Prove that $\sqrt{3}$ is an irrational number.

Answer 1

Step 1: Assume the opposite (proof by contradiction):
To demonstrate that $ \sqrt{3} $ is irrational, we commence by assuming its opposite: that $ \sqrt{3} $ is a rational number.
This implies $ \sqrt{3} $ can be represented as the ratio of two integers, $ p $ and $ q $, where $ p $ and $ q $ are coprime (sharing no common factors other than 1) and $ q eq 0 $.
Our initial assumption is therefore:
\[ \sqrt{3} = \frac{p}{q} \] with $ p, q \in \mathbb{Z} $ and $ \gcd(p, q) = 1$.

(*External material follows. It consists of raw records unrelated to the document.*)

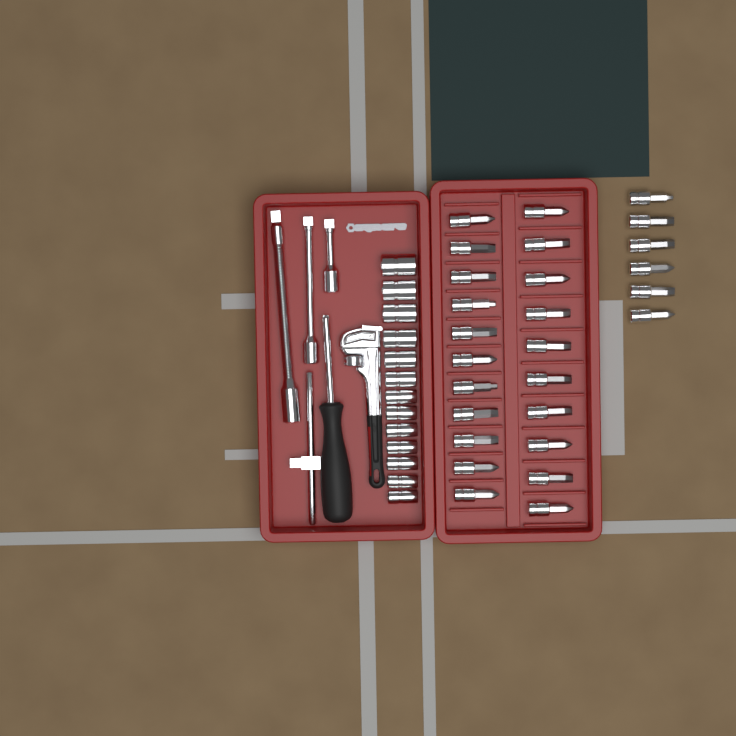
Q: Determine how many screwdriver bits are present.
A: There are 27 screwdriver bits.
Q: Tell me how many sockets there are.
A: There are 13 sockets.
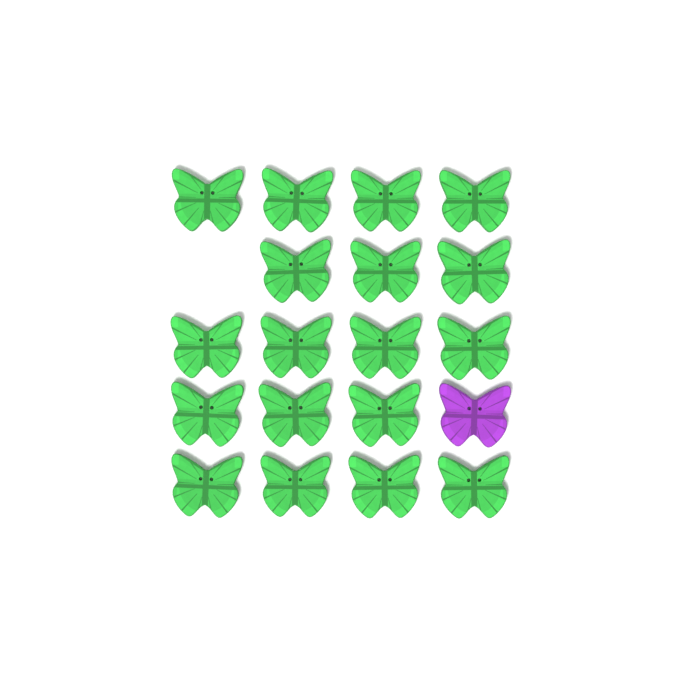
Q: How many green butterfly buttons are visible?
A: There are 18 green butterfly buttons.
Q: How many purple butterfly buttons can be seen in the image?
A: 1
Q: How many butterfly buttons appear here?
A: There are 19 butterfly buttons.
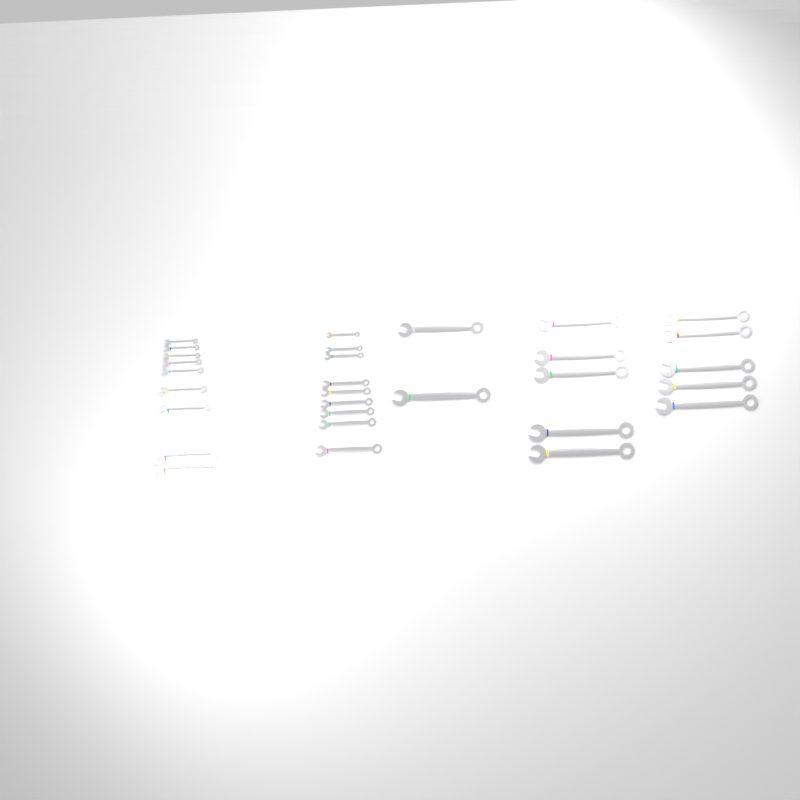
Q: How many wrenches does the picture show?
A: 30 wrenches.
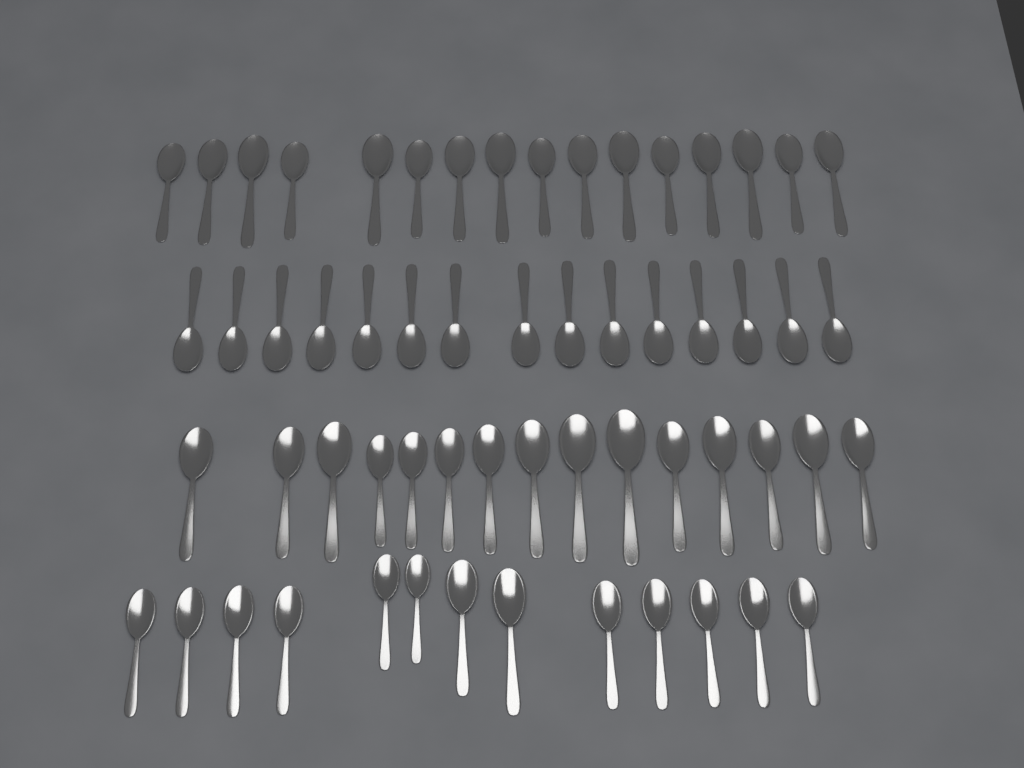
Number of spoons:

Step 2: Square both sides:
Squaring both sides of the equation eliminates the radical:
\[ 3 = \frac{p^2}{q^2} \] Multiplying by $ q^2 $ yields:
\[ 3q^2 = p^2 \] This equation signifies that $ p^2 $ is a multiple of 3, which consequently means $ p $ must also be a multiple of 3 (as if the square of an integer is divisible by 3, the integer itself must be).
Thus, we can express $ p $ as $ p = 3k $ for some integer $ k $.

Step 3: Substitute $ p = 3k $ into the equation:
Substituting $ p = 3k $ into $ 3q^2 = p^2 $ gives:
\[ 3q^2 = (3k)^2 = 9k^2 \] Dividing both sides by 3 results in:
\[ q^2 = 3k^2 \] This shows that $ q^2 $ is divisible by 3, implying that $ q $ is also divisible by 3.

Step 4: Contradiction:
We have now established that both $ p $ and $ q $ are divisible by 3. This directly contradicts our initial premise that $ p $ and $ q $ are coprime (having no common factors other than 1).
Therefore, our assumption that $ \sqrt{3} $ is rational must be incorrect.

Conclusion:
The derivation of a contradiction from the assumption that $ \sqrt{3} $ is rational leads us to conclude that $ \sqrt{3} $ is indeed irrational.